The EBU and several Members have released BenchmarkSTT v1.0, a tool for benchmarking Machine-Learning-based speech-to-text (STT) systems. Designed for ease of use and automation, it can be integrated into production workflows, for example to dynamically determine the best model for a specific transcription task.
Automatic speech-to-text algorithms can have enormous operational value where large amounts of audio-visual content are processed, such as for the creation of subtitles, to enable new accessibility services, and for the more efficient use of archives. BenchmarkSTT was designed to help choose the best implementation for a given use-case.
The tool was created in response to requests from the EBU Membership. Unlike other tools in the area of Artificial Intelligence and Machine Learning, this command-line tool was designed to be used by non-specialists. BenchmarkSTT was developed by Flemish Institute for Archiving (VIAA), BBC, France Télévisions, the Italian RAI, Swedish Radio, the Swiss SRG and others gathered under the EBU umbrella. It is open source and available on Github, with extensive documentation and a detailed step-by-step tutorial.

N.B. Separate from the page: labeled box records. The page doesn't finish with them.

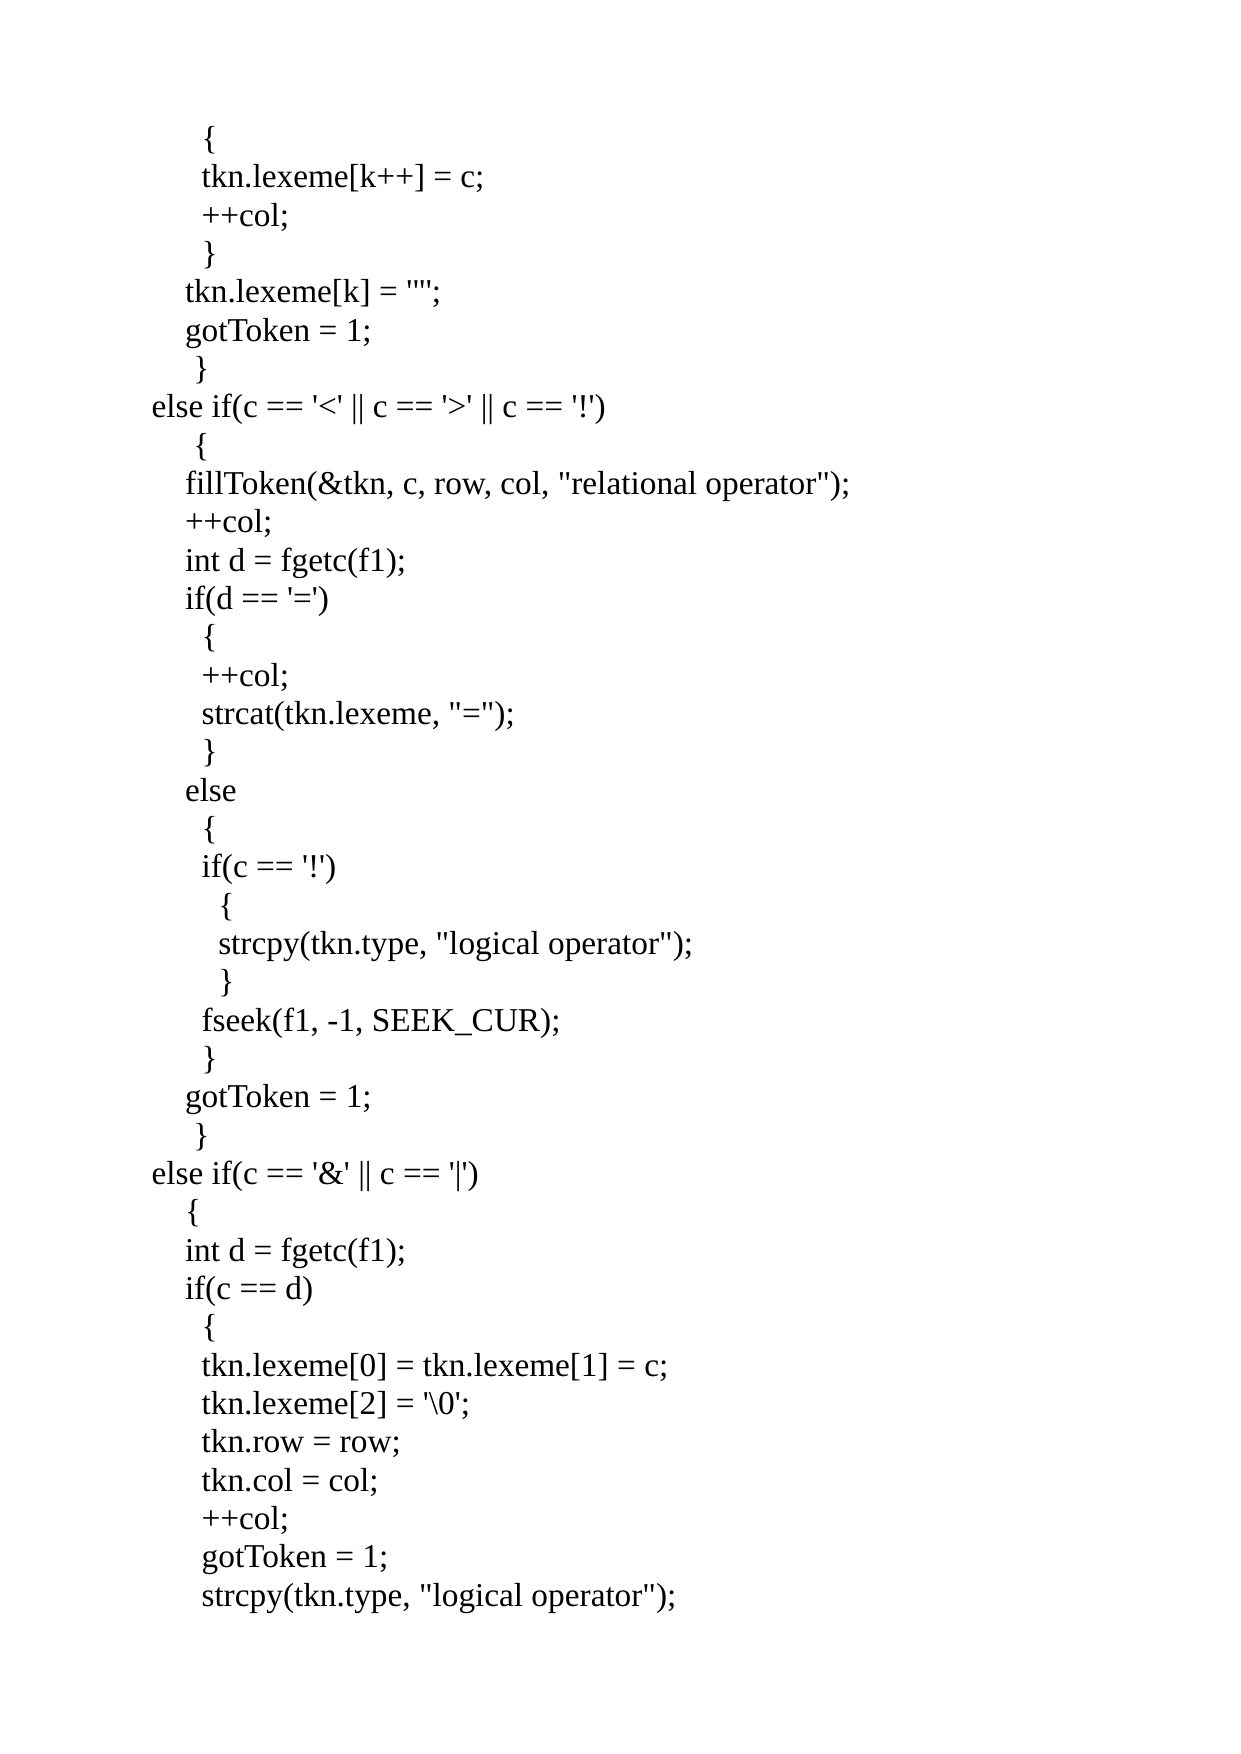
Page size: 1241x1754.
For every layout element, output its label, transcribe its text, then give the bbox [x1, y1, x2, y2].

text { [118, 616, 1122, 655]
text strcpy(tkn.type, "logical operator"); [118, 1575, 1122, 1613]
text { [118, 885, 1122, 923]
text strcat(tkn.lexeme, "="); [118, 693, 1122, 731]
text { [118, 118, 1122, 156]
text } [118, 1115, 1122, 1153]
text } [118, 731, 1122, 770]
text else if(c == '&' || c == '|') [118, 1153, 1122, 1191]
text gotToken = 1; [118, 310, 1122, 348]
text } [118, 961, 1122, 1000]
text tkn.lexeme[k] = '"'; [118, 271, 1122, 310]
text else [118, 770, 1122, 808]
text int d = fgetc(f1); [118, 1230, 1122, 1268]
text else if(c == '<' || c == '>' || c == '!') [118, 386, 1122, 425]
text tkn.lexeme[k++] = c; [118, 156, 1122, 195]
text if(c == d) [118, 1268, 1122, 1306]
text { [118, 425, 1122, 463]
text } [118, 348, 1122, 386]
text if(d == '=') [118, 578, 1122, 616]
text int d = fgetc(f1); [118, 540, 1122, 578]
text tkn.lexeme[2] = '\0'; [118, 1383, 1122, 1421]
text strcpy(tkn.type, "logical operator"); [118, 923, 1122, 961]
text tkn.row = row; [118, 1421, 1122, 1460]
text gotToken = 1; [118, 1536, 1122, 1575]
text ++col; [118, 655, 1122, 693]
text { [118, 808, 1122, 846]
text ++col; [118, 195, 1122, 233]
text tkn.col = col; [118, 1460, 1122, 1498]
text ++col; [118, 1498, 1122, 1536]
text tkn.lexeme[0] = tkn.lexeme[1] = c; [118, 1345, 1122, 1383]
text } [118, 1038, 1122, 1076]
text fseek(f1, -1, SEEK_CUR); [118, 1000, 1122, 1038]
text fillToken(&tkn, c, row, col, "relational operator"); [118, 463, 1122, 501]
text gotToken = 1; [118, 1076, 1122, 1115]
text { [118, 1306, 1122, 1345]
text if(c == '!') [118, 846, 1122, 885]
text { [118, 1191, 1122, 1230]
text } [118, 233, 1122, 271]
text ++col; [118, 501, 1122, 540]
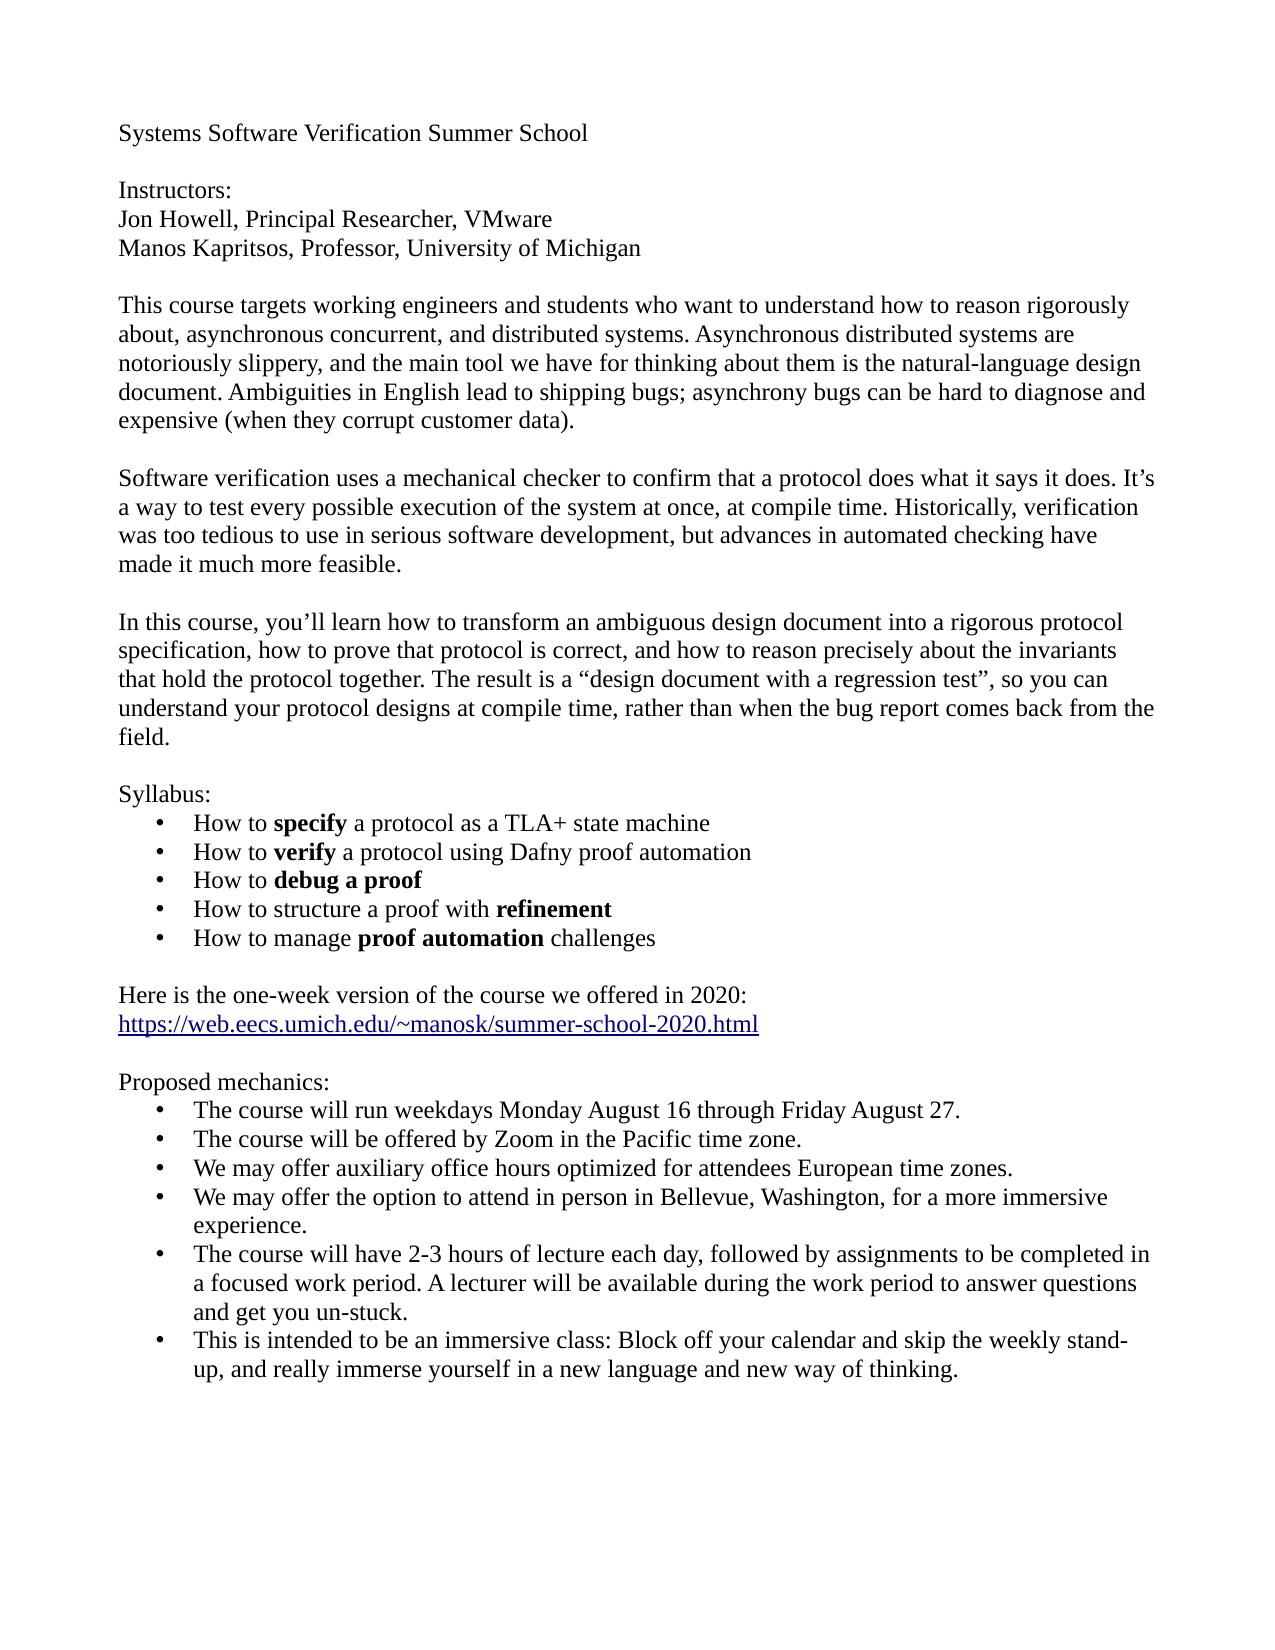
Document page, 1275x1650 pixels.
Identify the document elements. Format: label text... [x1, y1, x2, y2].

Finding the most suitable STT engine for the job
Speech-to-text technology has improved enormously in recent years and is now one of the most common applications for Artificial Intelligence and Machine Learning in the media sector. Users can choose from a number of commercially available algorithms and value-added services or choose to implement and run their own. But every implementation and deployment has different strengths in terms of speed and accuracy for a given language and domain.
The first release of BenchmarkSTT helps to make comparisons more objective by measuring the Word Error Rate (WER) for machine-generated transcripts. It performs its core tasks out of the box, but expert users and developers can easily extend the code and add new features as required. Distributed through the PyPI software repository, benchmarkSTT is installed quickly with a single command.
For the next release, the EBU working group is now working on the definition and implementation of new metrics for specific use-cases. One of the metrics under development will focus on the error rate in recognizing named entities, such as countries, organizations and others. These future additions will further enrich the global metric, the WER, and give more detailed insights into the performance relative to certain key vocabulary that is important for human comprehension or further machine-based processing of a transcript.